His stance is at odds with that held by most countries, which consider the West Bank occupied territory because it was captured by Israel from Jordan during the Arab-Israeli War of 1967.
But in embracing the Israeli far right and its positions on domestic and Middle Eastern affairs, Mr. DeSantis was obliquely praising the policies of the Trump administration. While never mentioning Mr. Trump by name, Mr. DeSantis tried to differentiate himself from his rival by noting that he had pushed the administration to move the U.S. embassy to Jerusalem from Tel Aviv, months before Mr. Trump decided to do so.
Mr. DeSantis also hailed the deals between Israel and the Persian Gulf states brokered by Mr. Trump, known as the Abraham Accords, and said that he supported efforts to secure a new one between Israel and Saudi Arabia.
“It would be petty of the governor to not acknowledge that accomplishment,” Mr. Cuccinelli said, “and he is not petty.”

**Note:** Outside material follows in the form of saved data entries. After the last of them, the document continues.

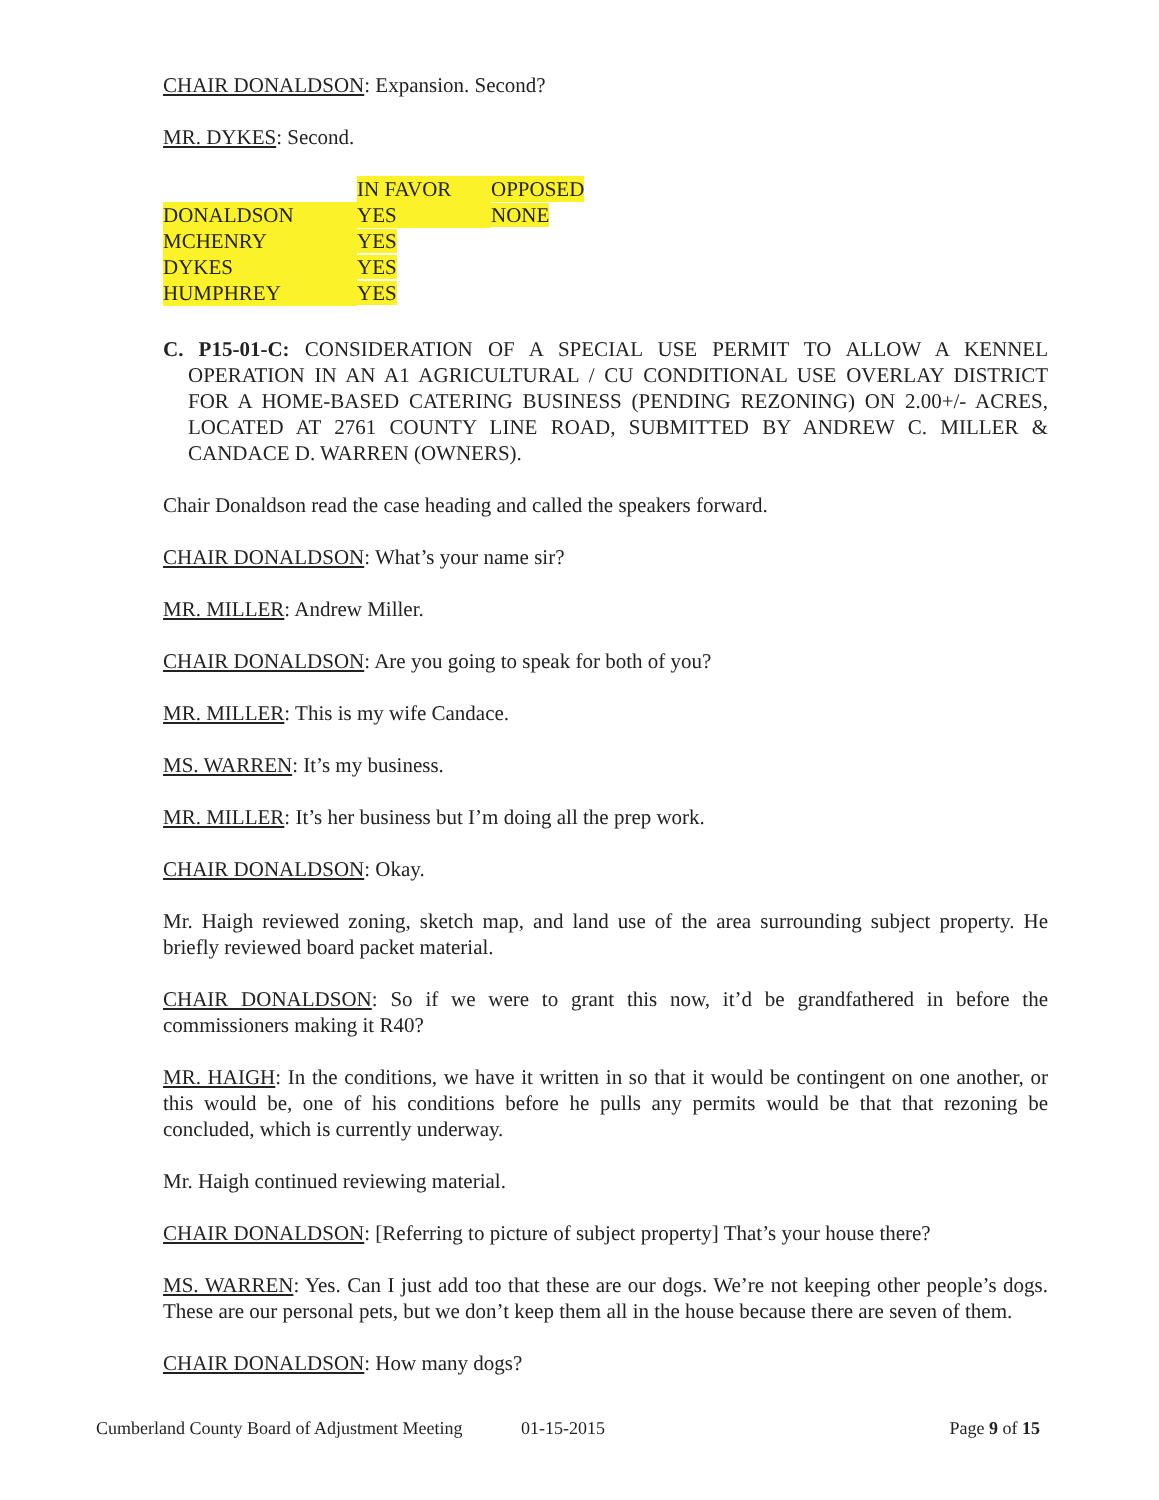CHAIR DONALDSON: Expansion. Second?
MR. DYKES: Second.
| | IN FAVOR | OPPOSED |
| DONALDSON | YES | NONE |
| MCHENRY | YES | |
| DYKES | YES | |
| HUMPHREY | YES | |
C. P15-01-C: CONSIDERATION OF A SPECIAL USE PERMIT TO ALLOW A KENNEL OPERATION IN AN A1 AGRICULTURAL / CU CONDITIONAL USE OVERLAY DISTRICT FOR A HOME-BASED CATERING BUSINESS (PENDING REZONING) ON 2.00+/- ACRES, LOCATED AT 2761 COUNTY LINE ROAD, SUBMITTED BY ANDREW C. MILLER & CANDACE D. WARREN (OWNERS).
Chair Donaldson read the case heading and called the speakers forward.
CHAIR DONALDSON: What’s your name sir?
MR. MILLER: Andrew Miller.
CHAIR DONALDSON: Are you going to speak for both of you?
MR. MILLER: This is my wife Candace.
MS. WARREN: It’s my business.
MR. MILLER: It’s her business but I’m doing all the prep work.
CHAIR DONALDSON: Okay.
Mr. Haigh reviewed zoning, sketch map, and land use of the area surrounding subject property. He briefly reviewed board packet material.
CHAIR DONALDSON: So if we were to grant this now, it’d be grandfathered in before the commissioners making it R40?
MR. HAIGH: In the conditions, we have it written in so that it would be contingent on one another, or this would be, one of his conditions before he pulls any permits would be that that rezoning be concluded, which is currently underway.
Mr. Haigh continued reviewing material.
CHAIR DONALDSON: [Referring to picture of subject property] That’s your house there?
MS. WARREN: Yes. Can I just add too that these are our dogs. We’re not keeping other people’s dogs. These are our personal pets, but we don’t keep them all in the house because there are seven of them.
CHAIR DONALDSON: How many dogs?
Cumberland County Board of Adjustment Meeting 01-15-2015 Page 9 of 15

The governor’s performance in Israel could shore up his standing with conservative evangelical Christians, the most stalwart supporters of the Israeli right, as well as with wavering Republican donors. Miriam Adelson, a Republican megadonor who was part of the proceedings on Thursday in Jerusalem, has been a strong supporter of Mr. Trump, but since the death of her husband, the casino magnate Sheldon Adelson, she has pulled back her giving to Republican candidates.

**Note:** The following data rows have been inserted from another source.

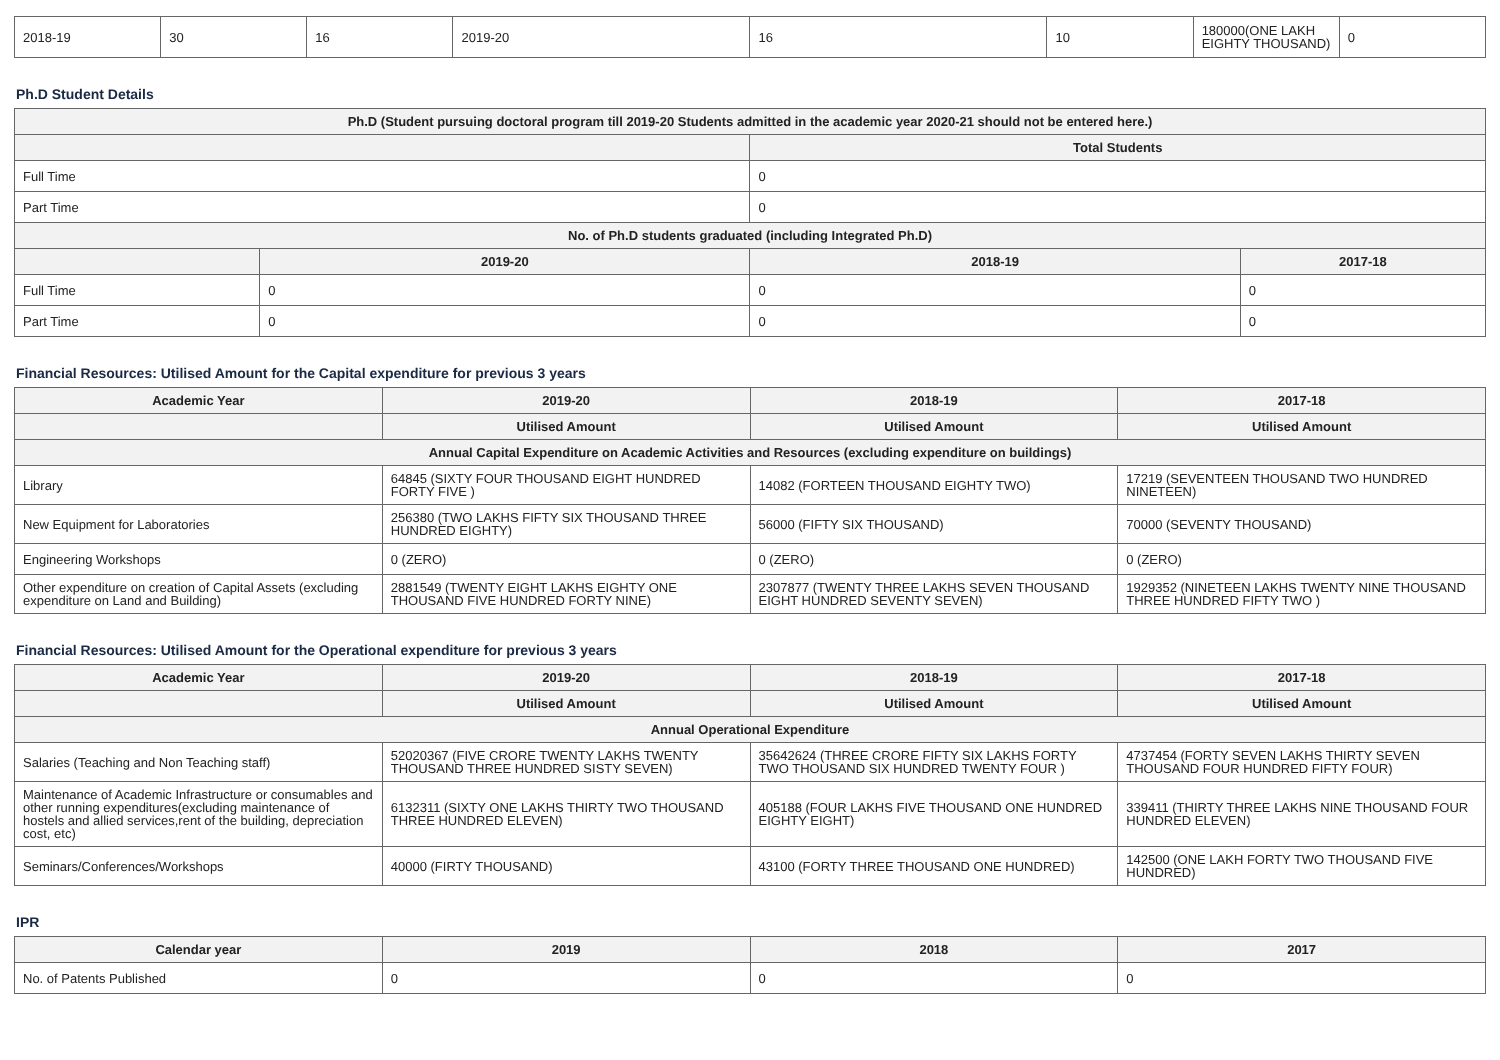| 2018-19 | 30 | 16 | 2019-20 | 16 | 10 | 180000(ONE LAKH EIGHTY THOUSAND) | 0 |
Ph.D Student Details
| Ph.D (Student pursuing doctoral program till 2019-20 Students admitted in the academic year 2020-21 should not be entered here.) | | | |
| --- | --- | --- | --- |
| | | Total Students | |
| Full Time | | 0 | |
| Part Time | | 0 | |
| No. of Ph.D students graduated (including Integrated Ph.D) | | | |
| | 2019-20 | 2018-19 | 2017-18 |
| Full Time | 0 | 0 | 0 |
| Part Time | 0 | 0 | 0 |
Financial Resources: Utilised Amount for the Capital expenditure for previous 3 years
| Academic Year | 2019-20 | 2018-19 | 2017-18 |
| --- | --- | --- | --- |
| | Utilised Amount | Utilised Amount | Utilised Amount |
| Annual Capital Expenditure on Academic Activities and Resources (excluding expenditure on buildings) | | | |
| Library | 64845 (SIXTY FOUR THOUSAND EIGHT HUNDRED FORTY FIVE ) | 14082 (FORTEEN THOUSAND EIGHTY TWO) | 17219 (SEVENTEEN THOUSAND TWO HUNDRED NINETEEN) |
| New Equipment for Laboratories | 256380 (TWO LAKHS FIFTY SIX THOUSAND THREE HUNDRED EIGHTY) | 56000 (FIFTY SIX THOUSAND) | 70000 (SEVENTY THOUSAND) |
| Engineering Workshops | 0 (ZERO) | 0 (ZERO) | 0 (ZERO) |
| Other expenditure on creation of Capital Assets (excluding expenditure on Land and Building) | 2881549 (TWENTY EIGHT LAKHS EIGHTY ONE THOUSAND FIVE HUNDRED FORTY NINE) | 2307877 (TWENTY THREE LAKHS SEVEN THOUSAND EIGHT HUNDRED SEVENTY SEVEN) | 1929352 (NINETEEN LAKHS TWENTY NINE THOUSAND THREE HUNDRED FIFTY TWO ) |
Financial Resources: Utilised Amount for the Operational expenditure for previous 3 years
| Academic Year | 2019-20 | 2018-19 | 2017-18 |
| --- | --- | --- | --- |
| | Utilised Amount | Utilised Amount | Utilised Amount |
| Annual Operational Expenditure | | | |
| Salaries (Teaching and Non Teaching staff) | 52020367 (FIVE CRORE TWENTY LAKHS TWENTY THOUSAND THREE HUNDRED SISTY SEVEN) | 35642624 (THREE CRORE FIFTY SIX LAKHS FORTY TWO THOUSAND SIX HUNDRED TWENTY FOUR ) | 4737454 (FORTY SEVEN LAKHS THIRTY SEVEN THOUSAND FOUR HUNDRED FIFTY FOUR) |
| Maintenance of Academic Infrastructure or consumables and other running expenditures(excluding maintenance of hostels and allied services,rent of the building, depreciation cost, etc) | 6132311 (SIXTY ONE LAKHS THIRTY TWO THOUSAND THREE HUNDRED ELEVEN) | 405188 (FOUR LAKHS FIVE THOUSAND ONE HUNDRED EIGHTY EIGHT) | 339411 (THIRTY THREE LAKHS NINE THOUSAND FOUR HUNDRED ELEVEN) |
| Seminars/Conferences/Workshops | 40000 (FIRTY THOUSAND) | 43100 (FORTY THREE THOUSAND ONE HUNDRED) | 142500 (ONE LAKH FORTY TWO THOUSAND FIVE HUNDRED) |
IPR
| Calendar year | 2019 | 2018 | 2017 |
| --- | --- | --- | --- |
| No. of Patents Published | 0 | 0 | 0 |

But in a world where nothing dies on the internet, said David Jolly, a former Republican House member from Florida who left his party in disgust during the Trump era, the most lasting image of Mr. DeSantis’s trip might be the goofy face he made in Tokyo when asked about polls showing him well behind Mr. Trump. His answer — “I’m not a candidate, so we’ll see, if and when that changes” — will be forgotten but his odd expression might not be.
“When confronted on the world stage, you saw him physically react and flail,” Mr. Jolly said. “Those memes are going to live on for a long time.”
Motoko Rich contributed reporting from Tokyo, and Choe Sang-Hun from Seoul.